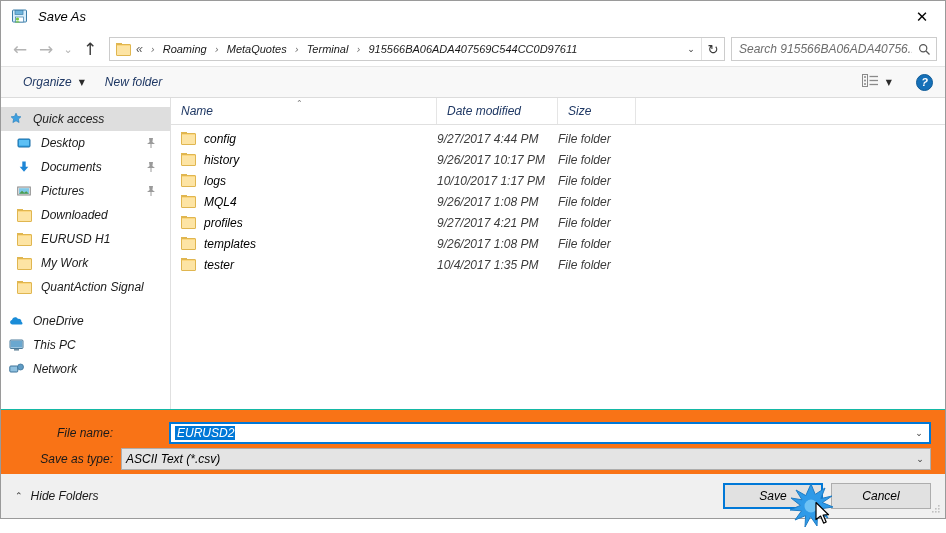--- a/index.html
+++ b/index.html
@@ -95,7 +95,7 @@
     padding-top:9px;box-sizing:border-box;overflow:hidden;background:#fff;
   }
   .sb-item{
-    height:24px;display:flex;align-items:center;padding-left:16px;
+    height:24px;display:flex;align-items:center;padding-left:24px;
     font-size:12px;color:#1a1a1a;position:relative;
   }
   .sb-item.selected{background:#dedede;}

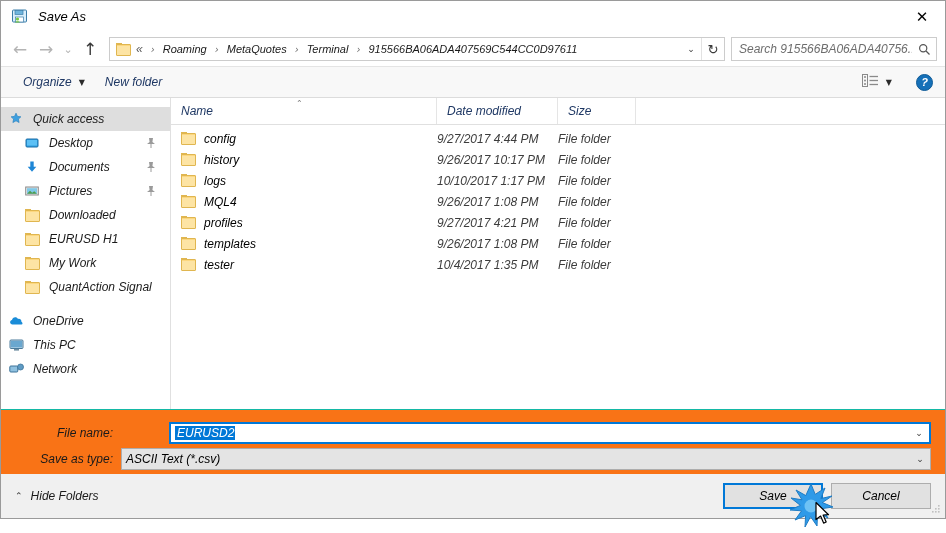--- a/index.html
+++ b/index.html
@@ -371,7 +371,7 @@
               <span class="face"></span>
             </span>
         </span>
-        <span class="sb-label">My Work</span>
+        <span class="sb-label">QuantAction Signal</span>
       </div>
 
       <div class="sb-item">
@@ -382,7 +382,7 @@
               <span class="face"></span>
             </span>
         </span>
-        <span class="sb-label">QuantAction Signal</span>
+        <span class="sb-label">My Work</span>
       </div>
 
       <div class="sb-gap"></div>

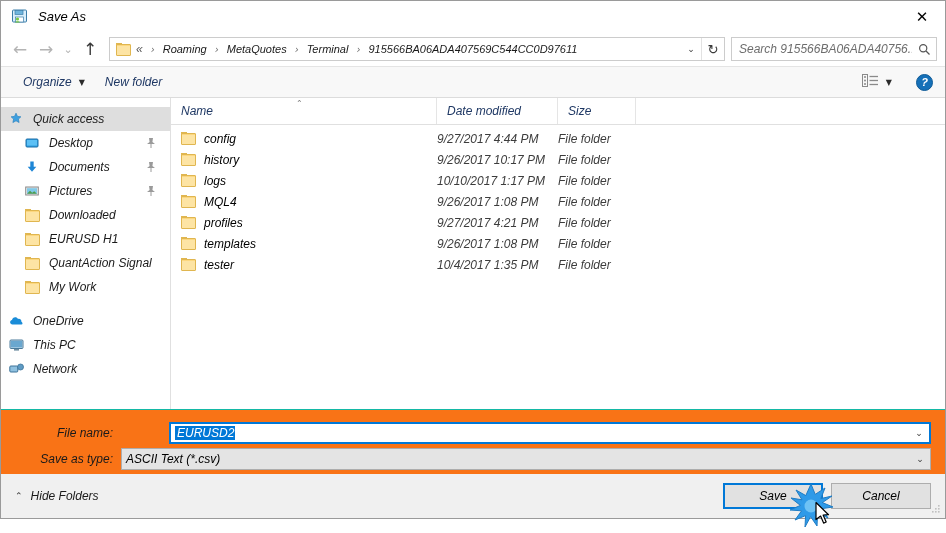--- a/index.html
+++ b/index.html
@@ -149,7 +149,7 @@
 
   
   .formzone{
-    background:#f97316;border-top:1px solid #14b8a6;
+    background:#84cc16;border-top:4px solid #14b8a6;
     padding:12px 0 0 0;min-height:0;
   }
   .formrow{display:flex;align-items:center;height:22px;margin-bottom:4px;padding-right:14px;}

+ + + + + + +

• _Assignment_: For each line in the entries that contains the string "padding", make a copy.

• _Output below_:
     padding-top:9px;box-sizing:border-box;overflow:hidden;background:#fff;
-    height:24px;display:flex;align-items:center;padding-left:16px;
+    height:24px;display:flex;align-items:center;padding-left:24px;
     padding:12px 0 0 0;min-height:0;
   .formrow{display:flex;align-items:center;height:22px;margin-bottom:4px;padding-right:14px;}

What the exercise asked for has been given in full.